═══ PASSAGE SHOWN

Hong Kong Exchange, Travel

Recapping My Trip to Seoul, South Korea

It was a whirlwind March. In a span of 18 days, I took 6 flights for a combined 18 hours 50 minutes and 6,788 miles spent in planes. Between classes and travel, I didn’t have much of a chance to share my past couple trips with you. So here’s a recap of my weekend in Seoul, South Korea.

I left Hong Kong on a Thursday evening and returned early Monday morning, giving me three full days to explore Seoul. The trip was uncharted territory for me in more ways than one, since it was my first overnight travel of any sort spent alone. I hadn’t so much as spent a night in Columbus or Pittsburgh alone, much less a whole weekend in another city in another country over a thousand miles from anyone I knew. As it turns out, traveling alone is incredible. While I was in Seoul, I stayed so busy you’d probably get bored if I detailed everything, so this (still long) article will skip over lots of details. Like I plan to do for all my trips, I’ll be writing articles that dig more into the little details about culture, customs, coffee, K-Pop, and things of that nature. Culturally, Korea is quite robust, but that’s for another day.

Anyhow, the trip started with a one-hour plane delay, so I landed at Incheon’s airport around 9 p.m. Korean time (an hour ahead of Hong Kong). Incheon is Seoul’s neighboring city, so I hopped on the train from the airport to Seoul, which took about an hour, then took another train from Seoul Station to my hostel in Itaewon, near the middle of the city. I finally checked in around 11:30 p.m. and headed straight for a shower and to bed.

══════

▶ _REQUESTS_
1. Switch "March" to "April" in the Seoul trip recap, then give everything from "It was a whirlwind" down to "Seoul, South Korea.".
2. Condense the paragraph of the Seoul trip recap that begins "Anyhow, the trip started" into a short bulleted list that keeps its main facts.
The entries after this point are separate material, unrelated to the Seoul trip recap.

═══ MATERIAL PROVIDED

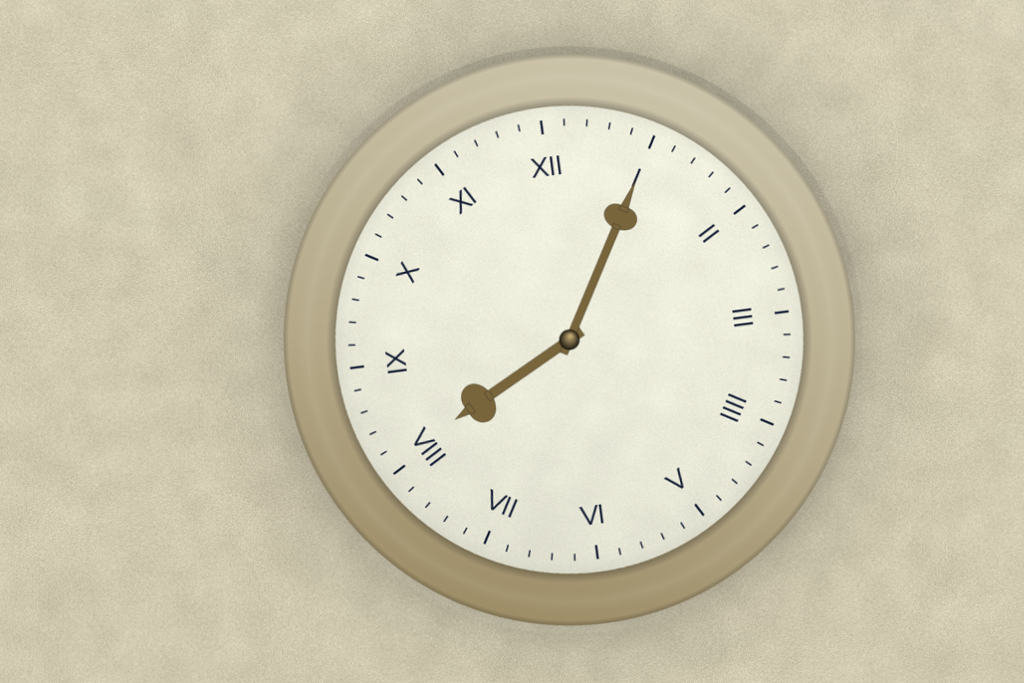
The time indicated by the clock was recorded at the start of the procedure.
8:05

══════
═══ MATERIAL PROVIDED

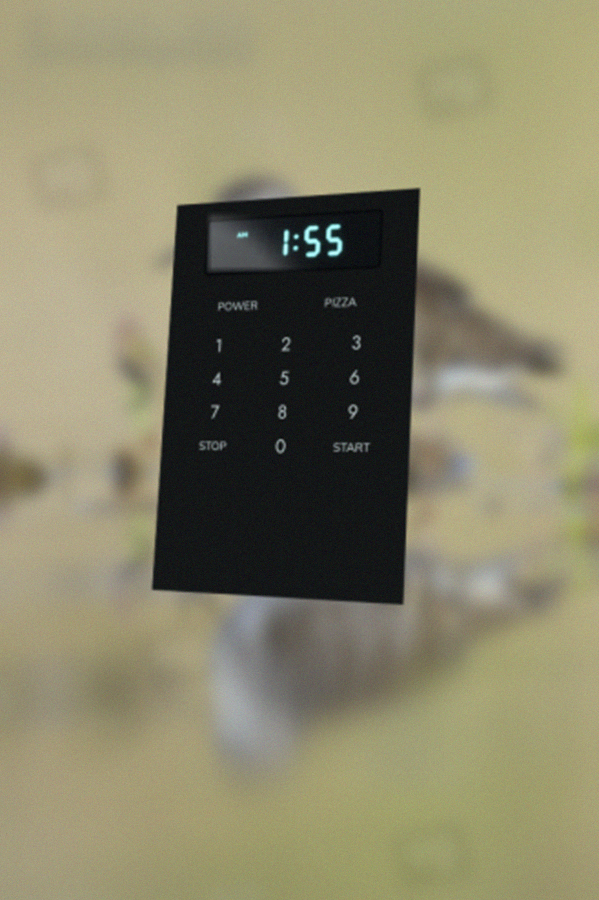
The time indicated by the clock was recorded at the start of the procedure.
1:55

══════
═══ MATERIAL PROVIDED

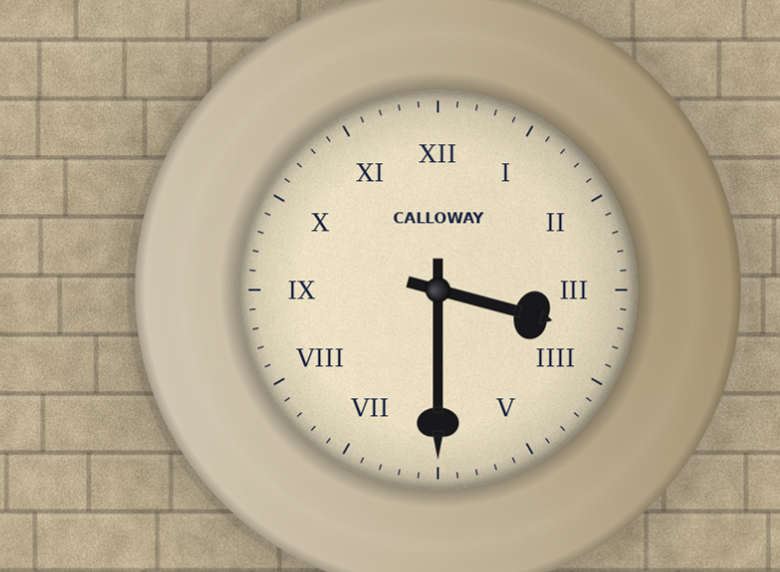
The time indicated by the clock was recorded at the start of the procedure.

══════

▶ _EXERCISE RESULTS_
1.
It was a whirlwind April. In a span of 18 days, I took 6 flights for a combined 18 hours 50 minutes and 6,788 miles spent in planes. Between classes and travel, I didn’t have much of a chance to share my past couple trips with you. So here’s a recap of my weekend in Seoul, South Korea.

2.
- A one-hour plane delay meant landing at Incheon's airport around 9 p.m. Korean time, an hour ahead of Hong Kong.
- Incheon neighbors Seoul, and the train from the airport to Seoul took about an hour.
- A second train went from Seoul Station to the hostel in Itaewon, near the middle of the city.
- Check-in came around 11:30 p.m., followed by a shower and bed.